- [Exercise prompt]: Reproduce every line of the items below without changing a single character.

(Provided data begins)

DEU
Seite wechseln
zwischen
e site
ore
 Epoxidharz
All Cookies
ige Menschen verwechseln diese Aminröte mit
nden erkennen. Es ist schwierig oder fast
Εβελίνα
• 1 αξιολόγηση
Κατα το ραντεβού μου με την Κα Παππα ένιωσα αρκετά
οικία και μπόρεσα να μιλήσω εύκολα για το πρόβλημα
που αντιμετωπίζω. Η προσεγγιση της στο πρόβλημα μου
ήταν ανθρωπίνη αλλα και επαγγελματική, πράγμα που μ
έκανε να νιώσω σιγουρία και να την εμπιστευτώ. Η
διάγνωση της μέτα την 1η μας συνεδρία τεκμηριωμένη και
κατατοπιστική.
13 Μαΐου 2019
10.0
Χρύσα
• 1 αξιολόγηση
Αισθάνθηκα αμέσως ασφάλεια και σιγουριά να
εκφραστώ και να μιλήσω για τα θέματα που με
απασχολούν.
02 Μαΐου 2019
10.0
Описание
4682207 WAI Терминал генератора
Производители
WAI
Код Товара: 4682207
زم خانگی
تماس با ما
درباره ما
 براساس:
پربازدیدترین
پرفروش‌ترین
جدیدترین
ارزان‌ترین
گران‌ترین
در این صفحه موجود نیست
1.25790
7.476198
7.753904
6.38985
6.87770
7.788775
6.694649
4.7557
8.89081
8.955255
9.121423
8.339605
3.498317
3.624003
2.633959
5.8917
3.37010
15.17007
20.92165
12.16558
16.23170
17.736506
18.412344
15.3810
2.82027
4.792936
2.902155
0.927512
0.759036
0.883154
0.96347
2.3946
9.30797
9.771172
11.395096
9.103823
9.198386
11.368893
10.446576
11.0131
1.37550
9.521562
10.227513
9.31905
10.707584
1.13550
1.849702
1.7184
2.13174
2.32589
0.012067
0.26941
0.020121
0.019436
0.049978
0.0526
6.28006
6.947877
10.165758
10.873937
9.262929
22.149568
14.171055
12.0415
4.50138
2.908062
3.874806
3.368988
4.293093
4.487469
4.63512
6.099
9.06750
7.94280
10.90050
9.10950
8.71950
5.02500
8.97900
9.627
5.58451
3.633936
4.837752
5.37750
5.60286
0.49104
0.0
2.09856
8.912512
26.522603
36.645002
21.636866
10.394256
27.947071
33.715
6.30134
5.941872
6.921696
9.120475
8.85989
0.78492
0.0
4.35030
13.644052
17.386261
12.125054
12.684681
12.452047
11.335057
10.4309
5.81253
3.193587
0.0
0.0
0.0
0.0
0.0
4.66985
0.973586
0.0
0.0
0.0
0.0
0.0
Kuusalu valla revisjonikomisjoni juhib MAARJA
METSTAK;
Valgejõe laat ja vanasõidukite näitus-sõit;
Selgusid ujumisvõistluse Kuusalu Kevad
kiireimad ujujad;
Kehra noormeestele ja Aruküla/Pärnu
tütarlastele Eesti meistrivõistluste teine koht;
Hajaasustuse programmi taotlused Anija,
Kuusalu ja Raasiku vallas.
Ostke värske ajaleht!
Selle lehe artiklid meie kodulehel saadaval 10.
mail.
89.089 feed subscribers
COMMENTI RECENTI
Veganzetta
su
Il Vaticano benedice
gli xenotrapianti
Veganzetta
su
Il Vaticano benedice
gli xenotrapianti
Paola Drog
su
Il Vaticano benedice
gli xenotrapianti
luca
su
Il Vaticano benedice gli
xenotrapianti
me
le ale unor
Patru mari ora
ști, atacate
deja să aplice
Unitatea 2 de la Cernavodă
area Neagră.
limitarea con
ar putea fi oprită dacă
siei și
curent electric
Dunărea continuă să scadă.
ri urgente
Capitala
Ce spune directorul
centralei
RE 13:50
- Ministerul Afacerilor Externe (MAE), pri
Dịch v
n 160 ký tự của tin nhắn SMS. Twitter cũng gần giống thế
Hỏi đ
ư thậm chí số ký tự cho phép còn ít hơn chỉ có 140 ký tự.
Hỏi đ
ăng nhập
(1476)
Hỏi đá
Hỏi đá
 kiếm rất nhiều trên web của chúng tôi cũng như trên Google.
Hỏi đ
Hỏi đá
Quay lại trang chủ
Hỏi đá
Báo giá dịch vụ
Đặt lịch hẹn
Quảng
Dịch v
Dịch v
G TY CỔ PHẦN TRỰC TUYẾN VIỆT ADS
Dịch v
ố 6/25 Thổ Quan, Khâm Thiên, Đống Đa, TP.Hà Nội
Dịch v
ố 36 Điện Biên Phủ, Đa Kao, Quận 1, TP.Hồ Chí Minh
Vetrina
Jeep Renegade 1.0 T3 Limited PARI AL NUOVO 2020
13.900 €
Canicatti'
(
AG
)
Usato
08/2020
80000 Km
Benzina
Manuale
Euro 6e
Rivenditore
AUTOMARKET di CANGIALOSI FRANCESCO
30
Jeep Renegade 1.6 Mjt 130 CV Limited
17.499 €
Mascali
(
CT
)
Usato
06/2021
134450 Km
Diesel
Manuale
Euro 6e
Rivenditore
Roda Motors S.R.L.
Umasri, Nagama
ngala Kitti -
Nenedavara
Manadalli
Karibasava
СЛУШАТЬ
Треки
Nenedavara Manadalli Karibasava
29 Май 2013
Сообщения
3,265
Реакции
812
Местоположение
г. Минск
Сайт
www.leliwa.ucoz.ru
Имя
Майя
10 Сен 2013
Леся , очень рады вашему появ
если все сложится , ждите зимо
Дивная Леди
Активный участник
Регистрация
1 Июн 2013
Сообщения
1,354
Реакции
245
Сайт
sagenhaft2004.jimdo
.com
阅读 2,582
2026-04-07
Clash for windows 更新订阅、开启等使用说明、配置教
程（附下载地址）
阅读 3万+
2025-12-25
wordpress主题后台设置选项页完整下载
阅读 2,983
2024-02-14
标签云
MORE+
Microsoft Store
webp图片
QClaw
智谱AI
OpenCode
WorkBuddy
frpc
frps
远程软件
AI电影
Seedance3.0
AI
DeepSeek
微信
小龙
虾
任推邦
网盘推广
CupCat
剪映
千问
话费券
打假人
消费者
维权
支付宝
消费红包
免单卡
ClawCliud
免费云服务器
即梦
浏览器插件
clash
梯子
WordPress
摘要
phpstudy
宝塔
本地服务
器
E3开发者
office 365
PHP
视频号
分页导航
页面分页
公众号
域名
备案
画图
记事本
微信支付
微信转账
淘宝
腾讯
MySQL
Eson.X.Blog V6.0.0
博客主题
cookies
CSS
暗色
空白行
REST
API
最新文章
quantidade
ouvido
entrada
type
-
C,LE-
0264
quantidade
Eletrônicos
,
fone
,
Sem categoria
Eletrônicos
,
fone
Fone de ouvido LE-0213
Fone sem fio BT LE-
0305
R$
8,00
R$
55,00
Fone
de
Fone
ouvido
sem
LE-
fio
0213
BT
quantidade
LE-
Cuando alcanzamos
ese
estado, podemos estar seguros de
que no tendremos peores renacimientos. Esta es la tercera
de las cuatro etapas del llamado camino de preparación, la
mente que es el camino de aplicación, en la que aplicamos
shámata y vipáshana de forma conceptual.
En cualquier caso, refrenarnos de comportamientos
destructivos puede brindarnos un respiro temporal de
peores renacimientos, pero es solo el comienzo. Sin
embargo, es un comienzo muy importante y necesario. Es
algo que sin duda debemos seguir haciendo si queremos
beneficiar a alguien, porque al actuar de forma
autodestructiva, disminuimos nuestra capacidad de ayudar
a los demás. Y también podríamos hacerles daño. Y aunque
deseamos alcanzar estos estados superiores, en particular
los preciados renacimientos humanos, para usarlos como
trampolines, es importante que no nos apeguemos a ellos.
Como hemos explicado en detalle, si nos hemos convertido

(Provided data ends)

- [Worked solution]:
DEU
Seite wechseln
zwischen
e site
ore
 Epoxidharz
All Cookies
ige Menschen verwechseln diese Aminröte mit
nden erkennen. Es ist schwierig oder fast
Εβελίνα
• 1 αξιολόγηση
Κατα το ραντεβού μου με την Κα Παππα ένιωσα αρκετά
οικία και μπόρεσα να μιλήσω εύκολα για το πρόβλημα
που αντιμετωπίζω. Η προσεγγιση της στο πρόβλημα μου
ήταν ανθρωπίνη αλλα και επαγγελματική, πράγμα που μ
έκανε να νιώσω σιγουρία και να την εμπιστευτώ. Η
διάγνωση της μέτα την 1η μας συνεδρία τεκμηριωμένη και
κατατοπιστική.
13 Μαΐου 2019
10.0
Χρύσα
• 1 αξιολόγηση
Αισθάνθηκα αμέσως ασφάλεια και σιγουριά να
εκφραστώ και να μιλήσω για τα θέματα που με
απασχολούν.
02 Μαΐου 2019
10.0
Описание
4682207 WAI Терминал генератора
Производители
WAI
Код Товара: 4682207
زم خانگی
تماس با ما
درباره ما
 براساس:
پربازدیدترین
پرفروش‌ترین
جدیدترین
ارزان‌ترین
گران‌ترین
در این صفحه موجود نیست
1.25790
7.476198
7.753904
6.38985
6.87770
7.788775
6.694649
4.7557
8.89081
8.955255
9.121423
8.339605
3.498317
3.624003
2.633959
5.8917
3.37010
15.17007
20.92165
12.16558
16.23170
17.736506
18.412344
15.3810
2.82027
4.792936
2.902155
0.927512
0.759036
0.883154
0.96347
2.3946
9.30797
9.771172
11.395096
9.103823
9.198386
11.368893
10.446576
11.0131
1.37550
9.521562
10.227513
9.31905
10.707584
1.13550
1.849702
1.7184
2.13174
2.32589
0.012067
0.26941
0.020121
0.019436
0.049978
0.0526
6.28006
6.947877
10.165758
10.873937
9.262929
22.149568
14.171055
12.0415
4.50138
2.908062
3.874806
3.368988
4.293093
4.487469
4.63512
6.099
9.06750
7.94280
10.90050
9.10950
8.71950
5.02500
8.97900
9.627
5.58451
3.633936
4.837752
5.37750
5.60286
0.49104
0.0
2.09856
8.912512
26.522603
36.645002
21.636866
10.394256
27.947071
33.715
6.30134
5.941872
6.921696
9.120475
8.85989
0.78492
0.0
4.35030
13.644052
17.386261
12.125054
12.684681
12.452047
11.335057
10.4309
5.81253
3.193587
0.0
0.0
0.0
0.0
0.0
4.66985
0.973586
0.0
0.0
0.0
0.0
0.0
Kuusalu valla revisjonikomisjoni juhib MAARJA
METSTAK;
Valgejõe laat ja vanasõidukite näitus-sõit;
Selgusid ujumisvõistluse Kuusalu Kevad
kiireimad ujujad;
Kehra noormeestele ja Aruküla/Pärnu
tütarlastele Eesti meistrivõistluste teine koht;
Hajaasustuse programmi taotlused Anija,
Kuusalu ja Raasiku vallas.
Ostke värske ajaleht!
Selle lehe artiklid meie kodulehel saadaval 10.
mail.
89.089 feed subscribers
COMMENTI RECENTI
Veganzetta
su
Il Vaticano benedice
gli xenotrapianti
Veganzetta
su
Il Vaticano benedice
gli xenotrapianti
Paola Drog
su
Il Vaticano benedice
gli xenotrapianti
luca
su
Il Vaticano benedice gli
xenotrapianti
me
le ale unor
Patru mari ora
ști, atacate
deja să aplice
Unitatea 2 de la Cernavodă
area Neagră.
limitarea con
ar putea fi oprită dacă
siei și
curent electric
Dunărea continuă să scadă.
ri urgente
Capitala
Ce spune directorul
centralei
RE 13:50
- Ministerul Afacerilor Externe (MAE), pri
Dịch v
n 160 ký tự của tin nhắn SMS. Twitter cũng gần giống thế
Hỏi đ
ư thậm chí số ký tự cho phép còn ít hơn chỉ có 140 ký tự.
Hỏi đ
ăng nhập
(1476)
Hỏi đá
Hỏi đá
 kiếm rất nhiều trên web của chúng tôi cũng như trên Google.
Hỏi đ
Hỏi đá
Quay lại trang chủ
Hỏi đá
Báo giá dịch vụ
Đặt lịch hẹn
Quảng
Dịch v
Dịch v
G TY CỔ PHẦN TRỰC TUYẾN VIỆT ADS
Dịch v
ố 6/25 Thổ Quan, Khâm Thiên, Đống Đa, TP.Hà Nội
Dịch v
ố 36 Điện Biên Phủ, Đa Kao, Quận 1, TP.Hồ Chí Minh
Vetrina
Jeep Renegade 1.0 T3 Limited PARI AL NUOVO 2020
13.900 €
Canicatti'
(
AG
)
Usato
08/2020
80000 Km
Benzina
Manuale
Euro 6e
Rivenditore
AUTOMARKET di CANGIALOSI FRANCESCO
30
Jeep Renegade 1.6 Mjt 130 CV Limited
17.499 €
Mascali
(
CT
)
Usato
06/2021
134450 Km
Diesel
Manuale
Euro 6e
Rivenditore
Roda Motors S.R.L.
Umasri, Nagama
ngala Kitti -
Nenedavara
Manadalli
Karibasava
СЛУШАТЬ
Треки
Nenedavara Manadalli Karibasava
29 Май 2013
Сообщения
3,265
Реакции
812
Местоположение
г. Минск
Сайт
www.leliwa.ucoz.ru
Имя
Майя
10 Сен 2013
Леся , очень рады вашему появ
если все сложится , ждите зимо
Дивная Леди
Активный участник
Регистрация
1 Июн 2013
Сообщения
1,354
Реакции
245
Сайт
sagenhaft2004.jimdo
.com
阅读 2,582
2026-04-07
Clash for windows 更新订阅、开启等使用说明、配置教
程（附下载地址）
阅读 3万+
2025-12-25
wordpress主题后台设置选项页完整下载
阅读 2,983
2024-02-14
标签云
MORE+
Microsoft Store
webp图片
QClaw
智谱AI
OpenCode
WorkBuddy
frpc
frps
远程软件
AI电影
Seedance3.0
AI
DeepSeek
微信
小龙
虾
任推邦
网盘推广
CupCat
剪映
千问
话费券
打假人
消费者
维权
支付宝
消费红包
免单卡
ClawCliud
免费云服务器
即梦
浏览器插件
clash
梯子
WordPress
摘要
phpstudy
宝塔
本地服务
器
E3开发者
office 365
PHP
视频号
分页导航
页面分页
公众号
域名
备案
画图
记事本
微信支付
微信转账
淘宝
腾讯
MySQL
Eson.X.Blog V6.0.0
博客主题
cookies
CSS
暗色
空白行
REST
API
最新文章
quantidade
ouvido
entrada
type
-
C,LE-
0264
quantidade
Eletrônicos
,
fone
,
Sem categoria
Eletrônicos
,
fone
Fone de ouvido LE-0213
Fone sem fio BT LE-
0305
R$
8,00
R$
55,00
Fone
de
Fone
ouvido
sem
LE-
fio
0213
BT
quantidade
LE-
Cuando alcanzamos
ese
estado, podemos estar seguros de
que no tendremos peores renacimientos. Esta es la tercera
de las cuatro etapas del llamado camino de preparación, la
mente que es el camino de aplicación, en la que aplicamos
shámata y vipáshana de forma conceptual.
En cualquier caso, refrenarnos de comportamientos
destructivos puede brindarnos un respiro temporal de
peores renacimientos, pero es solo el comienzo. Sin
embargo, es un comienzo muy importante y necesario. Es
algo que sin duda debemos seguir haciendo si queremos
beneficiar a alguien, porque al actuar de forma
autodestructiva, disminuimos nuestra capacidad de ayudar
a los demás. Y también podríamos hacerles daño. Y aunque
deseamos alcanzar estos estados superiores, en particular
los preciados renacimientos humanos, para usarlos como
trampolines, es importante que no nos apeguemos a ellos.
Como hemos explicado en detalle, si nos hemos convertido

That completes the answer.